The Republic of South Africa has a surface area of 1 127 200 km² with a total population of 43 million. The economy consists of a developed First World and a developing Third World component and interacts with the economies of other developing countries on its borders or close by.
The Republic at present provides employment to 1,5 to 2 million migrant workers from neighbouring countries, especially in the mining sector. It exports agricultural produce, consumer goods and engineering products to its neighbours and provides goods transport by means of its harbours and railways to many of these countries. The Republic has an extensive infrastructure and well developed transport, base-minerals and secondary industries. Mining, especially gold mining with mines of up to 3 000m deep, is the most important economic activity.
The country has a large and dynamic energy economy, with high energy intensity, defined as the consumption of energy per unit of national economic output. In common with many developing countries, a large informal sector exists of which the activities cannot be expressed in national accounting data. This factor should be taken into account when comparisons of South African energy use are made with those developing countries.
Industrial development and the commissioning of two large coal-based liquid fuels plants in the early eighties led to a rapid increase in primary energy intensity. Primary energy and electricity consumption increased by an average of 3,7% and 3,9% respectively per annum during the previous decade. In common with world trends the country has experienced a prolonged economic recession during the past several years.
Coal is the cornerstone of the energy economy. The eighteen principal coal fields of South Africa are located in eastern Mpumalanga and northern Kwa-Zulu Natal. These reserves are the fifth largest in the world after China, the USA, the former USSR and India. Local production is used for electricity generation, conversion to liquid fuels and for export. Coal is also used in the metallurgical industry and for the production of coal gas and the generation of steam. After gold, coal has become the country’s second most important earner of foreign exchange.
Feedstocks for South Africa’s liquid fuel requirements are imported crude oil and indigenous coal and natural gas. A significant proportion of the liquid fuel requirements is derived from the Sasol oil-from-coal and the Mossgas oil-from-gas processes. Other indigenous energy reserves are off-shore natural gas and condensate and several small off-shore oil fields discovered by the government-financed Southern Oil Exploration Company, SOEKOR.
The sizeable natural gas finds off the South African coast form the basis of the Mossgas project where gas and condensate are converted into synthetic liquid fuels via the Fischer Tropsch/Sasol Synthol process.
The MBendi AfroPaedia contains extensive information on the South African oil industry.

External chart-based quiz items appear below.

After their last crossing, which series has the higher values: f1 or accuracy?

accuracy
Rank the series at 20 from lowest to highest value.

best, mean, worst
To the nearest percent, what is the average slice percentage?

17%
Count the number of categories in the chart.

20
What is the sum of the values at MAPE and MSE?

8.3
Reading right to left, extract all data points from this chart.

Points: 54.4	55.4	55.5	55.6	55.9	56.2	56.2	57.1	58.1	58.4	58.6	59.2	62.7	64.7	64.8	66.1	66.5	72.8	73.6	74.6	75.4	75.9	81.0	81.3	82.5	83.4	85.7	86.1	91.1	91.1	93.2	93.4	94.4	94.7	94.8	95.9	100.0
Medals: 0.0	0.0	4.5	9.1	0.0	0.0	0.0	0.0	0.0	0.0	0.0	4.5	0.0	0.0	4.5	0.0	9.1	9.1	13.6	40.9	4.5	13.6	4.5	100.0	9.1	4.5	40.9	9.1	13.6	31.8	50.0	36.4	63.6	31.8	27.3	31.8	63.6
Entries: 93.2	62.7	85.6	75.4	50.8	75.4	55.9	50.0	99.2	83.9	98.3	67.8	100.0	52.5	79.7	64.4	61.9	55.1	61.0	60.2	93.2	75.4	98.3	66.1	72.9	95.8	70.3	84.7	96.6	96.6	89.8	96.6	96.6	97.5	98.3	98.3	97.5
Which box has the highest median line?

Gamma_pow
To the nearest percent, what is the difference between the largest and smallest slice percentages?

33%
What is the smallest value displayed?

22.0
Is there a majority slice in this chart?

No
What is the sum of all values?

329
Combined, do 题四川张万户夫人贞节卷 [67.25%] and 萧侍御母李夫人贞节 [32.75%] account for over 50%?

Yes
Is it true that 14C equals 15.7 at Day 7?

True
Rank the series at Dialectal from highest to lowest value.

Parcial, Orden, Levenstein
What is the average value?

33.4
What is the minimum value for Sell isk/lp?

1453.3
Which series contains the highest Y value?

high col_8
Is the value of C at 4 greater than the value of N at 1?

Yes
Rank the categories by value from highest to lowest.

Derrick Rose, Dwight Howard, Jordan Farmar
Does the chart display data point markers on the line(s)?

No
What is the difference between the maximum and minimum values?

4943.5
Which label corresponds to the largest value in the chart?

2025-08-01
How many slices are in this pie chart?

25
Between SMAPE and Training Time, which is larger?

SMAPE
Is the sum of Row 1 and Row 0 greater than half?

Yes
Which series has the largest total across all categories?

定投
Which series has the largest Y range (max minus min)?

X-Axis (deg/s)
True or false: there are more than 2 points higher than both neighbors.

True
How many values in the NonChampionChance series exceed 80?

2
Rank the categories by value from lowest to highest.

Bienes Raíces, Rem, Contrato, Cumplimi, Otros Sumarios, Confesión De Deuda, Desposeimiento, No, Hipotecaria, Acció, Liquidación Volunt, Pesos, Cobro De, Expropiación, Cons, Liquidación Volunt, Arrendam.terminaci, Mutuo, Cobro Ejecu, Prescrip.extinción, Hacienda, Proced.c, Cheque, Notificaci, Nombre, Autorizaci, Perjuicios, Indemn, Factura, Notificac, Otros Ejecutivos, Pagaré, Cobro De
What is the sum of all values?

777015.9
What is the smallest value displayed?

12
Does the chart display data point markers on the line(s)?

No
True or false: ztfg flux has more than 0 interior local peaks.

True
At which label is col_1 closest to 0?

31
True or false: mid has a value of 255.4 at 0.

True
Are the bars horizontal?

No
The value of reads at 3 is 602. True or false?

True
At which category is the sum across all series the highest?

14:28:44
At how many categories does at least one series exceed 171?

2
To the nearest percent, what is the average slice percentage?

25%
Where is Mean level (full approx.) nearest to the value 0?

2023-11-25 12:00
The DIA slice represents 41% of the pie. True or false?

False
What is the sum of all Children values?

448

The electricity system has grown rapidly during the last few decades. Eskom is the national electrical power utility and owns 20 power stations with a net maximum capacity of 36 563 MW at end 1996. The national power line network measures over 255 000 km. Most of these stations are linked to collieries. South Africa produces more than 50% of the total electricity generated on the African continent. Due to large and relatively easily mineable coal reserves, the cost of South Africa’s electricity is of the lowest in the world.
South Africa has a high solar radiation intensity of 5500 watt hours per square metre per day and a large number of sunny days per year, especially inland in winter where most of the economic activity takes place. The potential for developing solar energy is therefore high. However, the relatively low price of electricity makes it difficult to justify the large-scale use of solar energy at present.
The potential for utilising wind energy varies from region to region with the coastal areas showing the greatest potential. Wind energy is generally used in rural areas for lifting ground-water.
The developing rural population is generally dependent on firewood for energy needs, but shortages, hardship and ecological damage are experienced in certain areas. Rural electrification is vigorously pursued in many areas, but because of the low power density, the costs are high and cannot be afforded by a large component of the population. Some renewable energy technologies are expected to contribute towards reducing this problem.
The electrification of recently urbanised areas proceeds at an accelerated pace. Over the past few years, electricity sales to these customers has been the fastest growing segment of the energy market in South Africa.
The greatest energy challenge facing South Africa is to ensure that adequate and affordable energy is available at all times to all its people.